Nowhere in all Scripture do we find one instance of Scripture putting down Scripture as Boer does. On the contrary, even in little, insignificant geographical details the New Testament appeals to the Old Testament for their veracity. Matthew 2:14, 15 (Egypt) and 4:13, 14 (Zebulun and Naphtali) are typical.

The supposed “contradictions” that Boer cites in his book are very old. They have been raised—and answered—time and again, even as far back as St. Augustine (354–430 A.D.). The pagan Faustus, the Manichean, raised the same kind of objections as Boer now raises 1500 years later. Contrast Boer’s response with that of St. Augustine, one of the greatest Christian theological giants of all times. Augustine reacted to the arguments that Faustus raised by saying that it is “inconceivable,” as A.D.R. Polman puts it, “that the Holy Spirit, the real author of Holy Scripture should have contradicted himself(The Word of God According to St. Augustine, 1961,  p. 56). Rather, when confronted with these problem passages, Augustine took this attitude: “Either the manuscript is faulty, or the translation is wrong, or you have not understood.”

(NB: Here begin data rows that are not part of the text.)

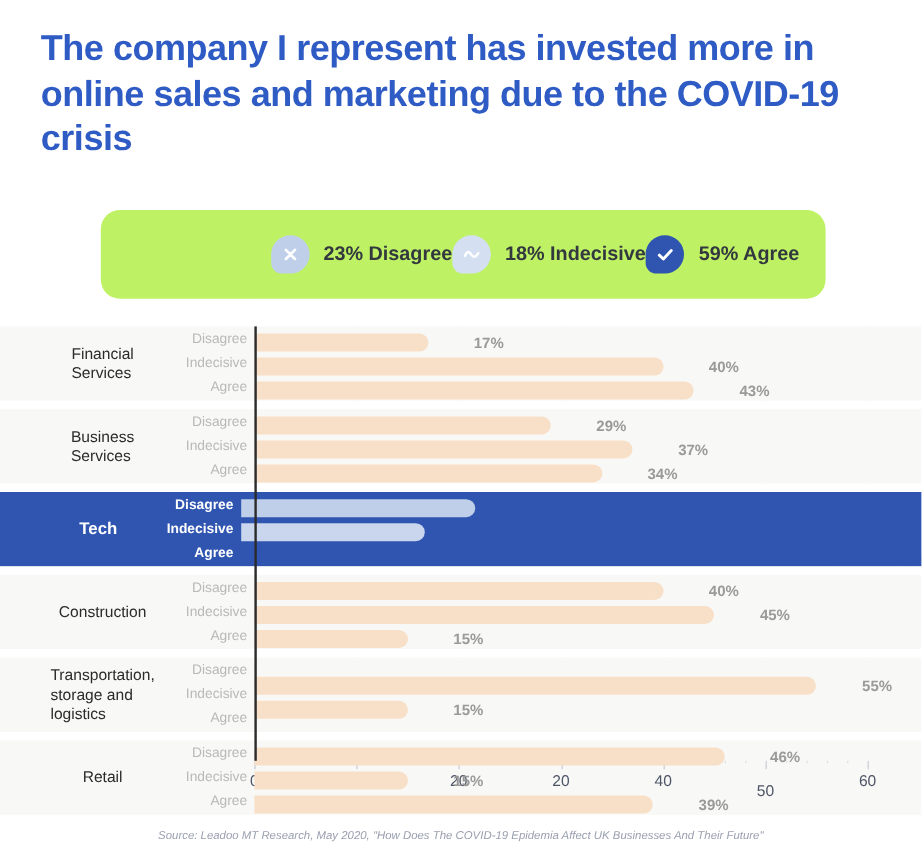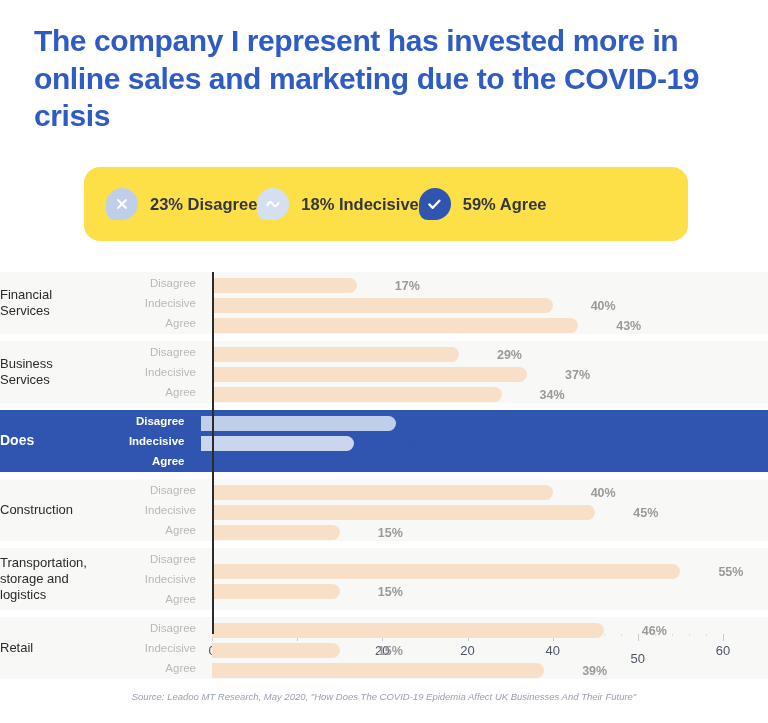"23% Disagree" .legend { background: #fde047 -> #bef264; justify-content: flex-start -> flex-end; top: 167px -> 175px }
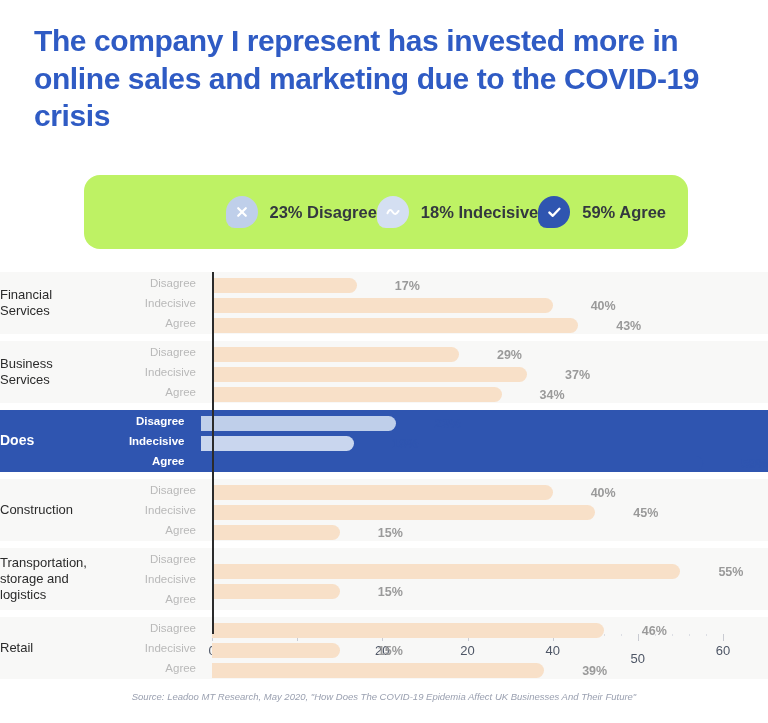"Disagree" .sub-labels { padding-right: 16px -> 6px }
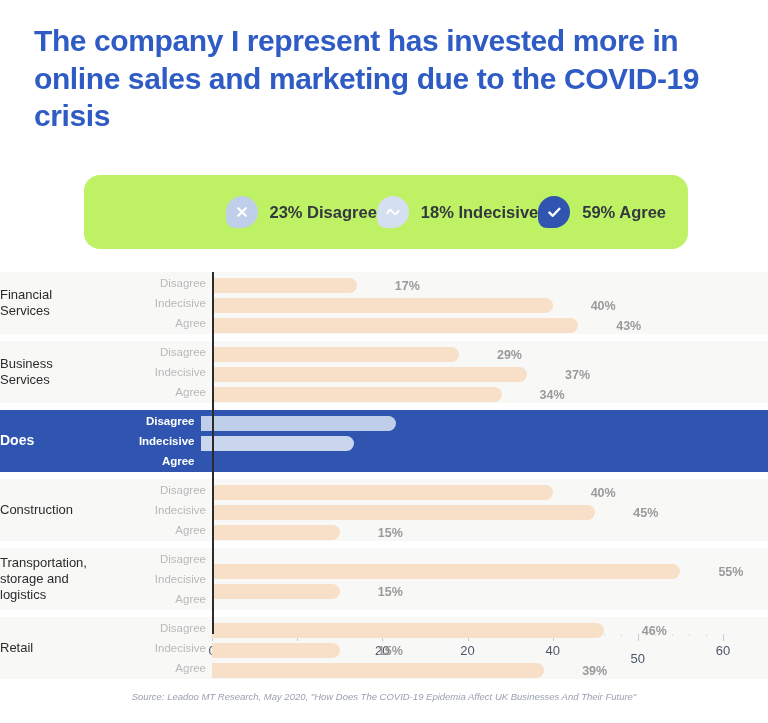"Financial" .row-label { justify-content: none -> center; padding-left: none -> 31px }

Bravo! That has always been the position of historical Christianity.

The Christian Reformed Church is confronted with two choices: 1. Maintain its historic, traditional confession of the inerrancy of the Bible; or 2. depart from it by allowing the theory that there are errors in the Bible.

To follow the historical position, consistories will have to challenge in the proper ecclesiastical way Boer’s blatant denials of the inerrancy of the Bible. If, on the other hand, it is thought that it is time to change and to depart from the Bible and our creeds, then nothing has to be done. When others see that nothing has happened to Boer, even though he contradicts the 1959 Synod, then they too will come forward and say aloud what they now believe in private.

In any case, every consistory—whether it likes it or not—is making a decision. Either the consistory protests and thereby maintains our historic teaching on inerrancy, or the consistory does nothing, thereby in fact tolerating Boer’s denial of the inerrancy of Scripture.

*I hesitated to use this title, for it sounds so harsh. But my intent is not to be cutting but to wake us up. The Christian should always speak the truth in love (Eph. 4:15). The title of this article is true and it is written in love for Harry Boer. Truth and love never clash.

Edwin Palmer is the executive secretary of the New International Version Bible translation.